A novel technique of reducing nanotube clustering for enhanced hydrogen evolution: Two-fold precursor mixing and P-doping synergy of carbon nitride nanotubes

This study proposes a novel two-fold precursor mixing and phosphorus (P) doping synergistical technique of synthesizing g-C₃N₄ nanotubes with enhanced hydrogen evolution via nanotube clustering reduction. The structural, morphological, and photocatalytic properties of nanotubes produced using this technique is investigated. Through a comprehensive analysis of morphology using scanning electron microscope (SEM) and transmission electron microscope (TEM), we demonstrate that the synergistical effect of two-fold precursor mixing and P doping effectively reduces nanotube clustering, resulting in distinct, elongated nanotubes with a homogenous distribution of P (P-C₃N₄-NT).
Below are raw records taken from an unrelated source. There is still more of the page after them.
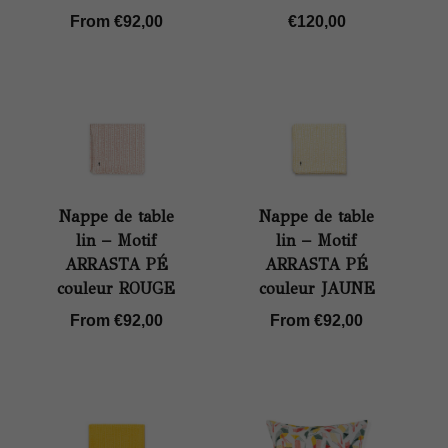
From
€
92,00
€
120,00
Nappe de table
Nappe de table
lin – Motif
lin – Motif
ARRASTA PÉ
ARRASTA PÉ
couleur ROUGE
couleur JAUNE
From
€
92,00
From
€
92,00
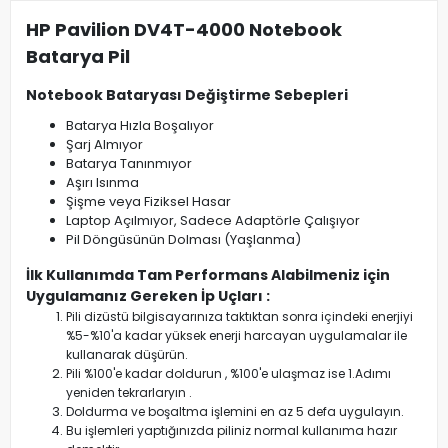
HP Pavilion DV4T-4000 Notebook
Batarya Pil
Notebook Bataryası Değiştirme Sebepleri
Batarya Hızla Boşalıyor
Şarj Almıyor
Batarya Tanınmıyor
Aşırı Isınma
Şişme veya Fiziksel Hasar
Laptop Açılmıyor, Sadece Adaptörle Çalışıyor
Pil Döngüsünün Dolması (Yaşlanma)
İlk Kullanımda Tam Performans Alabilmeniz için
Uygulamanız Gereken İp Uçları :
Pili dizüstü bilgisayarınıza taktıktan sonra içindeki enerjiyi
%5-%10'a kadar yüksek enerji harcayan uygulamalar ile
kullanarak düşürün.
Pili %100'e kadar doldurun , %100'e ulaşmaz ise 1.Adımı
yeniden tekrarlaryın .
Doldurma ve boşaltma işlemini en az 5 defa uygulayın.
Bu işlemleri yaptığınızda piliniz normal kullanıma hazır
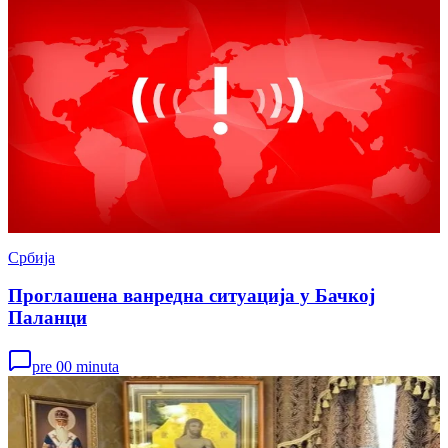
Србија
Проглашена ванредна ситуација у Бачкој
Паланци
pre 00 minuta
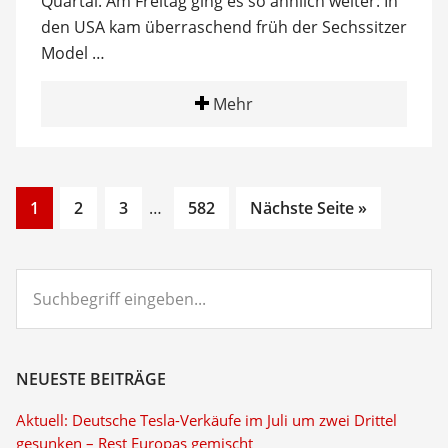
Quartal. Am Freitag ging es so ähnlich weiter: In
den USA kam überraschend früh der Sechssitzer
Model …
Mehr
Go
Go
Go
Interim
Go
1
2
3
…
582
Nächste Seite »
to
to
to
pages
to
page
page
page
omitted
page
Suchbegriff
eingeben...
NEUESTE BEITRÄGE
Aktuell: Deutsche Tesla-Verkäufe im Juli um zwei Drittel
gesunken – Rest Europas gemischt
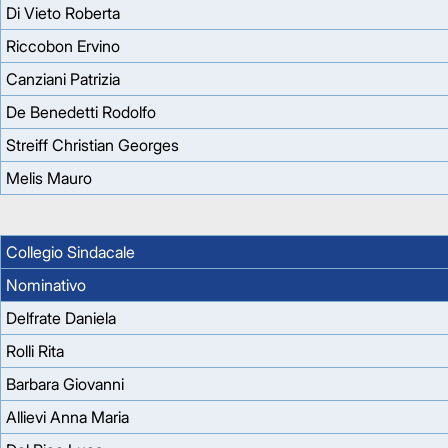
Di Vieto Roberta
Riccobon Ervino
Canziani Patrizia
De Benedetti Rodolfo
Streiff Christian Georges
Melis Mauro
Collegio Sindacale
Nominativo
Delfrate Daniela
Rolli Rita
Barbara Giovanni
Allievi Anna Maria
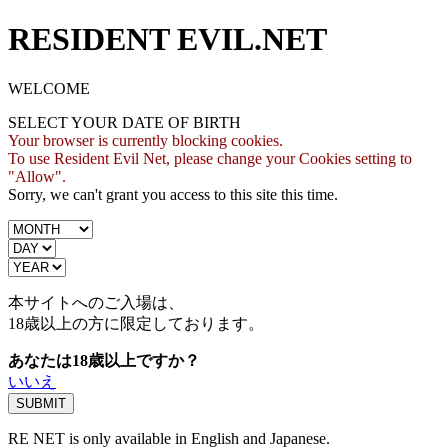
RESIDENT EVIL.NET
WELCOME
SELECT YOUR DATE OF BIRTH
Your browser is currently blocking cookies.
To use Resident Evil Net, please change your Cookies setting to
"Allow".
Sorry, we can't grant you access to this site this time.
本サイトへのご入場は、
18歳
以上の方に限定しております。
あなたは18歳以上ですか？
いいえ
RE NET is only available in English and Japanese.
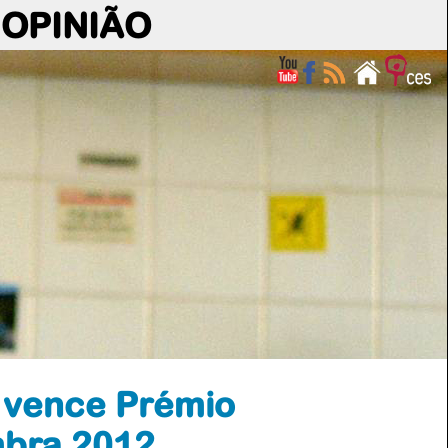
OPINIÃO
 vence Prémio
mbra 2012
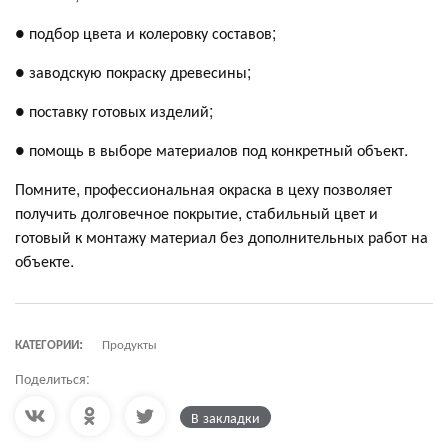
● подбор цвета и колеровку составов;
● заводскую покраску древесины;
● поставку готовых изделий;
● помощь в выборе материалов под конкретный объект.
Помните, профессиональная окраска в цеху позволяет
получить долговечное покрытие, стабильный цвет и
готовый к монтажу материал без дополнительных работ на
объекте.
КАТЕГОРИИ:
Продукты
Поделиться:
В закладки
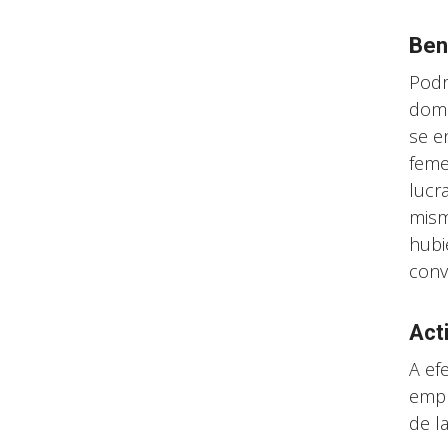
Ben
Podr
domi
se e
feme
lucr
mism
hubi
conv
Act
A ef
empr
de l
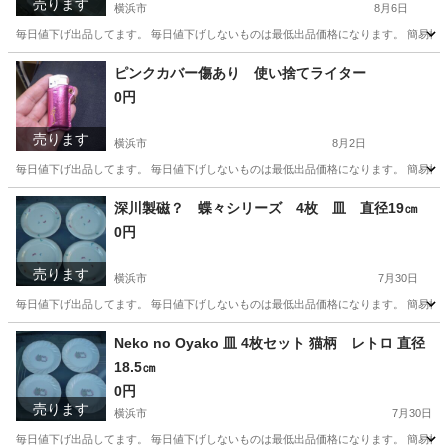
売ります
横浜市
8月6日
毎日値下げ出品してます。 毎日値下げしないものは最低出品価格になります。 簡易検
神奈川
横浜市
収納家具
ピンクカバー傷あり 使い捨てライター
0円
売ります
横浜市
8月2日
毎日値下げ出品してます。 毎日値下げしないものは最低出品価格になります。 簡易検
神奈川
横浜市
その他
深川製磁？ 蝶々シリーズ 4枚 皿 直径19㎝
0円
売ります
横浜市
7月30日
毎日値下げ出品してます。 毎日値下げしないものは最低出品価格になります。 簡易検
神奈川
横浜市
食器
Neko no Oyako 皿 4枚セット 猫柄 レトロ 直径
18.5㎝
0円
売ります
横浜市
7月30日
毎日値下げ出品してます。 毎日値下げしないものは最低出品価格になります。 簡易検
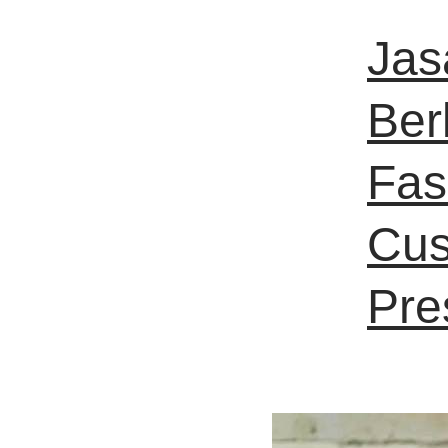
Jas
Ber
Fas
Cus
Pre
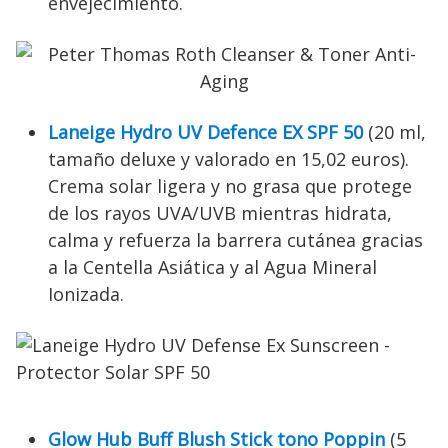
envejecimiento.
Laneige Hydro UV Defence EX SPF 50
(20 ml,
tamaño deluxe y valorado en 15,02 euros).
Crema solar ligera y no grasa que protege
de los rayos UVA/UVB mientras hidrata,
calma y refuerza la barrera cutánea gracias
a la Centella Asiática y al Agua Mineral
Ionizada.
Glow Hub Buff Blush Stick tono Poppin
(5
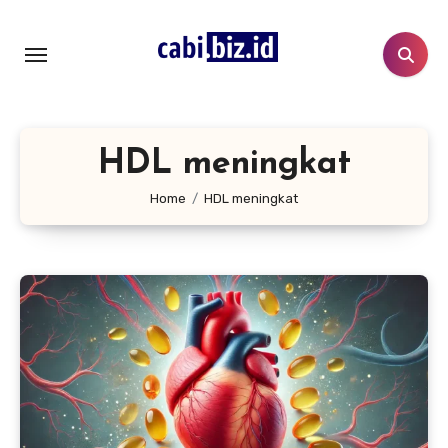
Lewati
ke
konten
HDL meningkat
Home
HDL meningkat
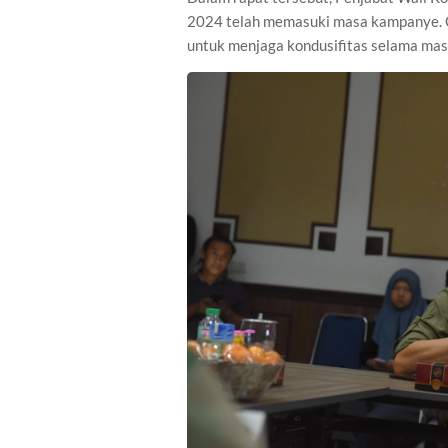
2024 telah memasuki masa kampanye. Ole
untuk menjaga kondusifitas selama ma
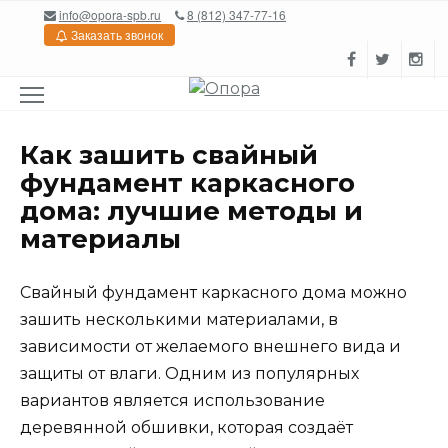
Перейти
info@opora-spb.ru
8 (812) 347-77-16
к
Заказать звонок
содержанию
Как зашить свайный
фундамент каркасного
дома: лучшие методы и
материалы
Свайный фундамент каркасного дома можно
зашить несколькими материалами, в
зависимости от желаемого внешнего вида и
защиты от влаги. Одним из популярных
вариантов является использование
деревянной обшивки, которая создаёт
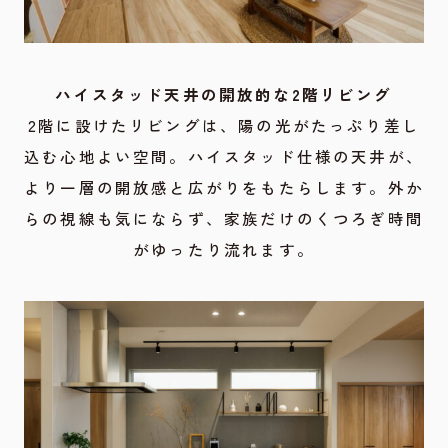
ハイスタッド天井の開放的な2階リビング
2階に設けたリビングは、陽の光がたっぷり差し
込む心地よい空間。ハイスタッド仕様の天井が、
より一層の開放感と広がりをもたらします。外か
らの視線も気にならず、家族だけのくつろぎ時間
がゆったり流れます。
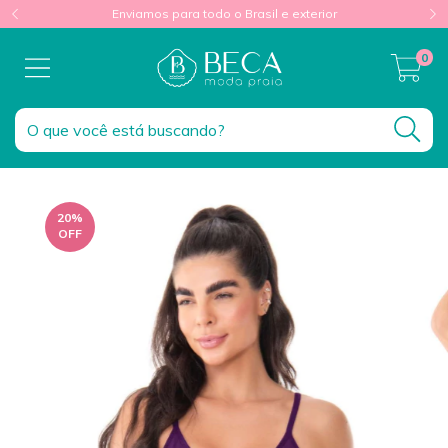
Enviamos para todo o Brasil e exterior
0
20
%
OFF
X-ray diffraction (XRD) analyses reveal lattice expansion and shifts in diffraction peaks due to P incorporation. Despite a 26 % reduction in specific surface area (132 m² g⁻¹ for P-C₃N₄-NT vs. 178 m² g⁻¹ for undoped C₃N₄-NT), P-C₃N₄-NT demonstrated superior optical properties with higher absorbance and a narrower band gap (2.88 eV vs. 2.99 eV). A shift in the valence band (0.54 eV) was also observed. P-C₃N₄-NT outperformed C₃N₄-NT with a 67 % increase in H₂ evolution rate (∼1234 µmol h⁻¹ g⁻¹) attributed to improved surface dispersion and reduced clustering. The apparent quantum efficiency (AQE) at 420 nm for P-C₃N₄-NT was ∼1.4 %, which is approximately 2- and 9-fold increase compared to C₃N₄-NT and pristine C₃N₄-P, respectively. X-ray photoelectron spectroscopy (XPS) and nuclear magnetic resonance (NMR) analyses confirm the formation of P–N coordination bonds and P–O species, influencing the chemical composition and surface reactivity of the nanotubes. This work underscores the pivotal role of combining two-fold precursor mixing with P doping in boosting the photocatalytic properties of carbon nitride nanotubes via nanotube clustering reduction by modulating surface chemistry, morphology, and electronic structure, leading to significant improvements in hydrogen production efficiency.